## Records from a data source
▬▬▬▬▬▬

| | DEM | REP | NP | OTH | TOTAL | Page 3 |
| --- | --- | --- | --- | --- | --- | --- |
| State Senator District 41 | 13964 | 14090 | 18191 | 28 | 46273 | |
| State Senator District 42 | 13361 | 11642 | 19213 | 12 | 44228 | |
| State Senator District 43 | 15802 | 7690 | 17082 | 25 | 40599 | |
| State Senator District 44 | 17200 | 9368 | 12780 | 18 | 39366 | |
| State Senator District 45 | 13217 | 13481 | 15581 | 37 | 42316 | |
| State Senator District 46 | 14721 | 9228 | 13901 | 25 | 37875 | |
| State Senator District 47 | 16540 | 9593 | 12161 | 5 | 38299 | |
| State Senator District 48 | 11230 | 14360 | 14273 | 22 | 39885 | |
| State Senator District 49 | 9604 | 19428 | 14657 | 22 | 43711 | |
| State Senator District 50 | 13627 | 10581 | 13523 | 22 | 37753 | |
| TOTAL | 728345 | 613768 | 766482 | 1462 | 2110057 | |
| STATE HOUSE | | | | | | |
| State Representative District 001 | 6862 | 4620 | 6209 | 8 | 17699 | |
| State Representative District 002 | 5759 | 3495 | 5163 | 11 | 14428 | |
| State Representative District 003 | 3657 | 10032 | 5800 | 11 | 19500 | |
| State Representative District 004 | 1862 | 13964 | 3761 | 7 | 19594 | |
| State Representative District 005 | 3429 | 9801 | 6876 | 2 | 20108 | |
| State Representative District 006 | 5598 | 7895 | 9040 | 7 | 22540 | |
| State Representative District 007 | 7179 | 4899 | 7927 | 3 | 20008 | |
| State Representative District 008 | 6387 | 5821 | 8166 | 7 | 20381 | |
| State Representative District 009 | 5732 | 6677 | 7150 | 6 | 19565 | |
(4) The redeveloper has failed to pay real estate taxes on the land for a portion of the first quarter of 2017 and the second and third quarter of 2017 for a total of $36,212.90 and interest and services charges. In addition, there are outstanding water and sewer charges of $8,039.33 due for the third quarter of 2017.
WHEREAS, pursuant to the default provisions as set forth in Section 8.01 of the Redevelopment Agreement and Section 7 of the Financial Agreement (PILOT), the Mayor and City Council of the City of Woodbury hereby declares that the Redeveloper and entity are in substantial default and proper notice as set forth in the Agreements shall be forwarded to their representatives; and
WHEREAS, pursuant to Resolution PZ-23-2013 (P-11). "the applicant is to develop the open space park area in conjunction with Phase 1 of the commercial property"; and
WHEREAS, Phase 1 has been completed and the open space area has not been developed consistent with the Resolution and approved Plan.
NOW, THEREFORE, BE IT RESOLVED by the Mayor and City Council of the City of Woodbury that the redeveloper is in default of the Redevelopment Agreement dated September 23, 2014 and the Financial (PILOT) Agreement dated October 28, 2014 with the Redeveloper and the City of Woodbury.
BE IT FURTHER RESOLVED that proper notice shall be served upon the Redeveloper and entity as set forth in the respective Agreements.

▬▬▬▬▬▬

## WORK INSTRUCTION
Could you write out all the entries exactly as given?

## ANSWER FOR THIS EXERCISE
| | DEM | REP | NP | OTH | TOTAL | Page 3 |
| --- | --- | --- | --- | --- | --- | --- |
| State Senator District 41 | 13964 | 14090 | 18191 | 28 | 46273 | |
| State Senator District 42 | 13361 | 11642 | 19213 | 12 | 44228 | |
| State Senator District 43 | 15802 | 7690 | 17082 | 25 | 40599 | |
| State Senator District 44 | 17200 | 9368 | 12780 | 18 | 39366 | |
| State Senator District 45 | 13217 | 13481 | 15581 | 37 | 42316 | |
| State Senator District 46 | 14721 | 9228 | 13901 | 25 | 37875 | |
| State Senator District 47 | 16540 | 9593 | 12161 | 5 | 38299 | |
| State Senator District 48 | 11230 | 14360 | 14273 | 22 | 39885 | |
| State Senator District 49 | 9604 | 19428 | 14657 | 22 | 43711 | |
| State Senator District 50 | 13627 | 10581 | 13523 | 22 | 37753 | |
| TOTAL | 728345 | 613768 | 766482 | 1462 | 2110057 | |
| STATE HOUSE | | | | | | |
| State Representative District 001 | 6862 | 4620 | 6209 | 8 | 17699 | |
| State Representative District 002 | 5759 | 3495 | 5163 | 11 | 14428 | |
| State Representative District 003 | 3657 | 10032 | 5800 | 11 | 19500 | |
| State Representative District 004 | 1862 | 13964 | 3761 | 7 | 19594 | |
| State Representative District 005 | 3429 | 9801 | 6876 | 2 | 20108 | |
| State Representative District 006 | 5598 | 7895 | 9040 | 7 | 22540 | |
| State Representative District 007 | 7179 | 4899 | 7927 | 3 | 20008 | |
| State Representative District 008 | 6387 | 5821 | 8166 | 7 | 20381 | |
| State Representative District 009 | 5732 | 6677 | 7150 | 6 | 19565 | |
(4) The redeveloper has failed to pay real estate taxes on the land for a portion of the first quarter of 2017 and the second and third quarter of 2017 for a total of $36,212.90 and interest and services charges. In addition, there are outstanding water and sewer charges of $8,039.33 due for the third quarter of 2017.
WHEREAS, pursuant to the default provisions as set forth in Section 8.01 of the Redevelopment Agreement and Section 7 of the Financial Agreement (PILOT), the Mayor and City Council of the City of Woodbury hereby declares that the Redeveloper and entity are in substantial default and proper notice as set forth in the Agreements shall be forwarded to their representatives; and
WHEREAS, pursuant to Resolution PZ-23-2013 (P-11). "the applicant is to develop the open space park area in conjunction with Phase 1 of the commercial property"; and
WHEREAS, Phase 1 has been completed and the open space area has not been developed consistent with the Resolution and approved Plan.
NOW, THEREFORE, BE IT RESOLVED by the Mayor and City Council of the City of Woodbury that the redeveloper is in default of the Redevelopment Agreement dated September 23, 2014 and the Financial (PILOT) Agreement dated October 28, 2014 with the Redeveloper and the City of Woodbury.
BE IT FURTHER RESOLVED that proper notice shall be served upon the Redeveloper and entity as set forth in the respective Agreements.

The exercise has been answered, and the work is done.